Александр Николаевич не только хорошо знал эти товары, мог сказать о добротности их, но он знал хорошо повадки и характеры английских, флорентийских, голландских, испанских, французских, немецких купцов, привозивших большие партии своих товаров в Санкт-Петербург. Он встречался с купцами в таможне, определял пошлину с них, проводя твёрдую политику коммерц-коллегии, оберегающую российских купцов от наплыва иноземных торговцев с их изделиями.
Радищев шёл дальше и слушал крикунов.
— Гарус немецкий!
— Табак черкасский! — надрывался один.
— Изюм царегородский! — стараясь заглушить голос соседа, кричал другой у лавки московского купца.
Возле прилавка с сухофруктами остановился мужичок в зипуне с перекинутым за спину мешком.
— Чем торгуешь? — бойко спросил он.
— Раскрой шире зенки, товар перед тобой, — грубо отозвался приказчик.
Мужичок почесал бородку и протянул руку к изюму.
— За попробу деньги платят, — сказал приказчик.
— Мы без пробы не берём. На вкус надо заморское кушанье попробывать, — и ухмыльнулся.
— Не купишь, а лясы точишь…
— Можа куплю. Мы теперь богаты: гривна в кармане, вошь на аркане, запродам тебе подешевле и закуплю всю твою изюмину…
Мужичок раскатисто засмеялся, довольный своей шуткой.
— Отходи, отходи, — ворчливо оказал приказчик, — купишь на грош, а разговору на рубь…
— Чай дешёвый есть? — уже серьёзно спросил мужичок.
— Был, да весь сплыл, а что есть — в Кяхте лежит… Иди к палаткам, чай там продают…
— Был, — простодушно отозвался мужичок, — чай тот кусается…
— Подожди, когда дешевле будет, — вразумительно ответил приказчик и опять закричал:
— Пшено сарацинское!
— Чернослив французский!
Радищев заходил в купеческие лавки. Прилавки ломились под тяжестью привезённых дорогих бархатов и дешёвых тафтяных лент, индийской кисеи и толстых миткалей, ситцев, шелковистого терно и грубого фриза, белоснежных батистов и посконной холстины. Выбором товаров Иркутск мог посоперничать с самой Москвой-матушкой — столицей купеческой.
Александр Николаевич бродил по ярмарке, словно в сказочном торговом царстве, поражённый обилием и богатством завезённых сюда товаров со всех концов родной страны и из-за её кордонов.

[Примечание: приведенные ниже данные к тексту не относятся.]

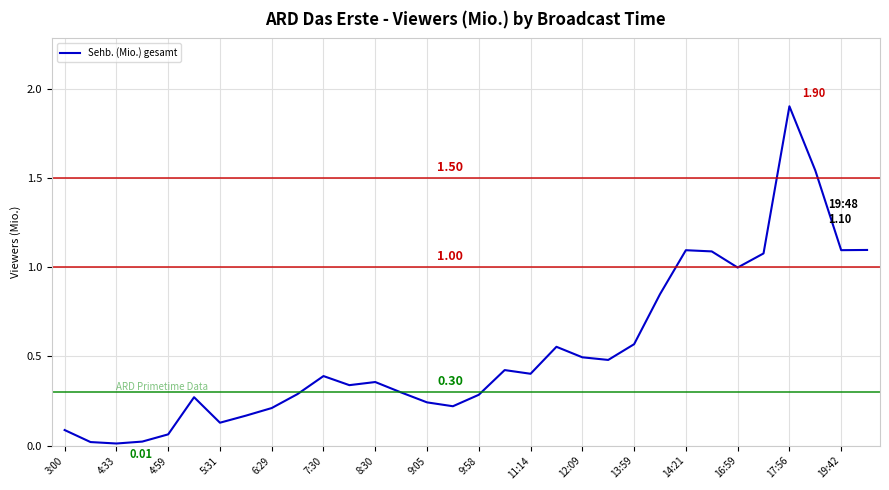

Does the chart display data point markers on the line(s)?

No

И всё же, несмотря на многоликую пестроту, Радищев отметил в ней нечто своё, самобытное, отличное и не похожее на виденные им большие торги в других городах России.
Иркутск стоял на перекрёстке внешних торговых дорог с Востоком, сюда стекались редчайшие богатства обширнейшего края, что начинался от берегов Аляски, Северного моря и тянулся по великим рекам Сибири, прокладывающим водный путь прямо на Москву и до Санкт-Петербурга.

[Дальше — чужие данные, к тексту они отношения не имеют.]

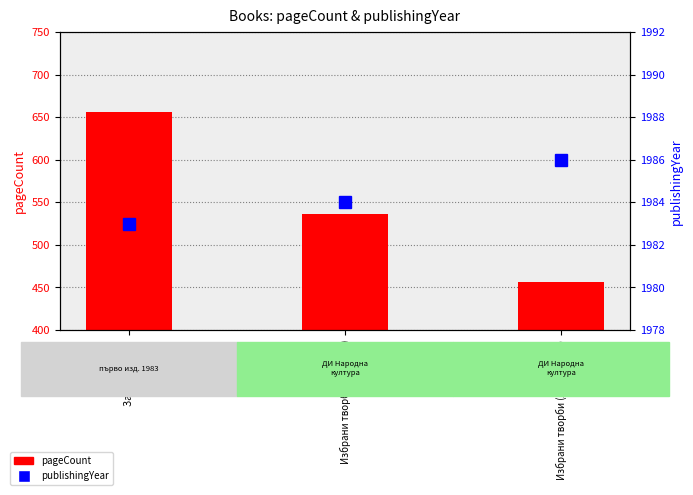

What position from the right is Заветни лири?

3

Несмотря на строгий запрет пограничных властей, сюда через торговый город Маймачин просачивались, словно сквозь решето, китайские товары. На это указывали верблюжьи караваны, спускающиеся Кругоморской дорогой, что начиналась у китайской границы.

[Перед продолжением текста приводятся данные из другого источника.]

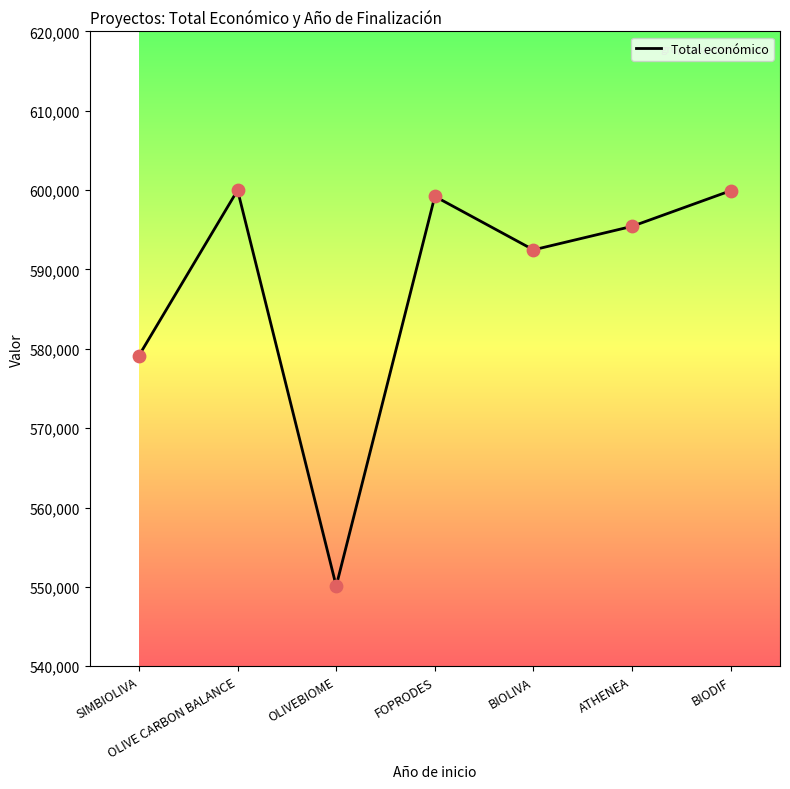

What is the change in value from SIMBIOLIVA to OLIVEBIOME?

-29041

Радищев видел, как в шатрах и палатках, разбитых поблизости с гостиными дворами, русские купцы вместе с китайскими ухитрялись торговать пекинскими шелками, канфой, флёрами, атласами, рисованными по тафте, и шитыми по канве цветистыми покрывалами с жар-птицей, шёлковыми обоями, дорогими каменьями и нефритовыми изделиями, флёровыми и бумажными веерами, галстуками, чаем-жуланом, байховым, кирпичным, бортогонным, азямами, халатами, разных сортов фруктами, сладостями и пряностями.